Ultimately we would like to achieve that through an amendment to the Bill of Rights Act. That Act currently lacks any reference to property rights.
It guarantees New Zealanders freedom of thought, religion, peaceful assembly, and movement, as well as the right to justice and the right to vote – but not the right to own and use property.
ACT would push to amend the Bill of Rights Act to protect the right to own and use property as the owner sees fit absent a physical threat to others or the property of others.
Governments would still be able to interfere with property rights, but they would have to show a good public interest reason to do so, and the question of compensation would have to be acknowledged and addressed.
The immediate result would be that much of the current planning apparatus that tightly restricts land supply would become void.
The shift to a property rights paradigm would be a very significant one for our current legislative framework. But it would arguably be the single most important thing that New Zealand could do to reverse its economic decline.
It would open up the supply of housing, making it affordable for all New Zealanders once again.
It would free our farmers from stifling regulatory burden.

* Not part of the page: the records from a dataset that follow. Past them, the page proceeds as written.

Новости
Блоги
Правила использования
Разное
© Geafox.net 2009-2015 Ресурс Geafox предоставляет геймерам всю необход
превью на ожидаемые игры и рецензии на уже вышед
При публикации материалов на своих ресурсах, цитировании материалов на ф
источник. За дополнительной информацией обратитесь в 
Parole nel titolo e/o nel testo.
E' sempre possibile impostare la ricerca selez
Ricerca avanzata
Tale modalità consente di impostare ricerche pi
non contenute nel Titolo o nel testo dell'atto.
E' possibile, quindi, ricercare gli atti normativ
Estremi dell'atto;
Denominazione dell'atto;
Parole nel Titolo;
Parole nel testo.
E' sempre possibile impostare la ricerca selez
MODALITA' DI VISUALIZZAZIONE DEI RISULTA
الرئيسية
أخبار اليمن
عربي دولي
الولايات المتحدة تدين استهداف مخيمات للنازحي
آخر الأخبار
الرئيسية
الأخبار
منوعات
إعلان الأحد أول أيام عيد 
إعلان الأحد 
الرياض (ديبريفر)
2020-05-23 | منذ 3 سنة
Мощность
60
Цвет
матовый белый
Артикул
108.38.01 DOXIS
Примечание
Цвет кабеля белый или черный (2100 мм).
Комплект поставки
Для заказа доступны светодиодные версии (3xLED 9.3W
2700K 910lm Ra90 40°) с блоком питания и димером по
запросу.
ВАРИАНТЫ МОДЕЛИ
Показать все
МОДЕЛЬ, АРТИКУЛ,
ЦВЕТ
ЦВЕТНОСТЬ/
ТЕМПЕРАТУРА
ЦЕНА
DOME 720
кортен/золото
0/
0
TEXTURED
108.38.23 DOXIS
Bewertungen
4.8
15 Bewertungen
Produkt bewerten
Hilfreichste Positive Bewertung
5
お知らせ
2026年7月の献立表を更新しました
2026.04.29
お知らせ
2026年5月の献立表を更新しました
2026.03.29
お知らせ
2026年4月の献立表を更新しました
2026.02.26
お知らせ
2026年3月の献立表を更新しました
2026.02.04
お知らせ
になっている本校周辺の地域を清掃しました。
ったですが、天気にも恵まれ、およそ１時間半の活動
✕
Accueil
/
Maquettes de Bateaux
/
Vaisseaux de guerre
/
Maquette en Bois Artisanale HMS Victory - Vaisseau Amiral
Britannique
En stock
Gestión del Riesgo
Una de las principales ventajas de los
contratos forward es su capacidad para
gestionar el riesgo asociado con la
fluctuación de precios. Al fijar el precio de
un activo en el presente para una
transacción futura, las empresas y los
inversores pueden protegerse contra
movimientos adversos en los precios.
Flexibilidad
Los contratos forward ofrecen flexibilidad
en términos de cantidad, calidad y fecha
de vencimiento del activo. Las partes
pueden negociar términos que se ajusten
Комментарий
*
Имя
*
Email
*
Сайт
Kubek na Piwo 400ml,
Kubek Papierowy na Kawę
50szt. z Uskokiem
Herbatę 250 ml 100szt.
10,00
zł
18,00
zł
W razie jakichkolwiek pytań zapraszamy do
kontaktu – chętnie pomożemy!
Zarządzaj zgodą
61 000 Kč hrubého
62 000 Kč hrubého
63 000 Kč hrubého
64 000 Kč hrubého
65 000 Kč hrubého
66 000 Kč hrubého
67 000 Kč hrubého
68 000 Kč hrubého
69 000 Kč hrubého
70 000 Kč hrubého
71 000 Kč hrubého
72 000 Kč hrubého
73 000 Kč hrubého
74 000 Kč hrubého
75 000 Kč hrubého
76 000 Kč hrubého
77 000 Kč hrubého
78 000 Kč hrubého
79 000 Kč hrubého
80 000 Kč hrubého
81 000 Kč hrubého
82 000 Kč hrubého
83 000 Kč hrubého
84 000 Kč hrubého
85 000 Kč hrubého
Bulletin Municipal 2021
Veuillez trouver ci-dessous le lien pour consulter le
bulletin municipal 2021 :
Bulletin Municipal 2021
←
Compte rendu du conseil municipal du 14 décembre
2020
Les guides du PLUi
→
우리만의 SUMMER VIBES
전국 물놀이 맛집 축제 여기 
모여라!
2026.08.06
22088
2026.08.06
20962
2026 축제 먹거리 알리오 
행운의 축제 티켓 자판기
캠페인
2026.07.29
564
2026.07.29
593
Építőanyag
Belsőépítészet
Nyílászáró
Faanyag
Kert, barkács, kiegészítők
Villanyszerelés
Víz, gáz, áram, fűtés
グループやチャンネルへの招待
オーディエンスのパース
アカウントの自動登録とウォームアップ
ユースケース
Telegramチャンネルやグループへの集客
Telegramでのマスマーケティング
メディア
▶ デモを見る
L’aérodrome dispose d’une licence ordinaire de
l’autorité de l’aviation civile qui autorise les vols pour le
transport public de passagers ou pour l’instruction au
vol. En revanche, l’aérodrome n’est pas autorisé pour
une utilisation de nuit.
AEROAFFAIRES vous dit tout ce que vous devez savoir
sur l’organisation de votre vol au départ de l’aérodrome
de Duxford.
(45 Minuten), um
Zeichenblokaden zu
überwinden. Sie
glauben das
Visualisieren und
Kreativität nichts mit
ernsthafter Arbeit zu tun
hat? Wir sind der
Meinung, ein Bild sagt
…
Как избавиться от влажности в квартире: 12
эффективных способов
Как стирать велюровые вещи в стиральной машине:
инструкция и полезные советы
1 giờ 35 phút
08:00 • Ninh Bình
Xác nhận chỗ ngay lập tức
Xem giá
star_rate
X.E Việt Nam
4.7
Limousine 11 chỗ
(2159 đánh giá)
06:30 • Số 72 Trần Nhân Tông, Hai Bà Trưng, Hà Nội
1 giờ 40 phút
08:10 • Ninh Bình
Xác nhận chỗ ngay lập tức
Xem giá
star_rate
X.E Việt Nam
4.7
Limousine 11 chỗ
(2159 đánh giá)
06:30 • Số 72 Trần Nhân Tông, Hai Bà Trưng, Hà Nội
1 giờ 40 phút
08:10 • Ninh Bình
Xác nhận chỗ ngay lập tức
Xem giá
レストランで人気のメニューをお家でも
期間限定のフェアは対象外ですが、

It would free our businesses from much of the regulatory burden they now face.
It would be another illustration of how you would have a better life through less government.
Ladies and gentlemen, thank you, and please remember: a party vote for ACT is a vote for property rights.
Morrison, P.S. (2008) ‘On the Falling Rate of Home Ownership in New Zealand.’ p6 Centre for Housing Research Aotearoa New Zealand, Wellington.
Dickens, R (2010) ‘Housing Affordability –Is a solution waiting in the wings?’ p2 Strategic Risk Analysis Ltd.
Dickens, R (2010) ‘Housing Affordability –Is a solution in the wings?’ p2 Strategic Risk Analysis Ltd.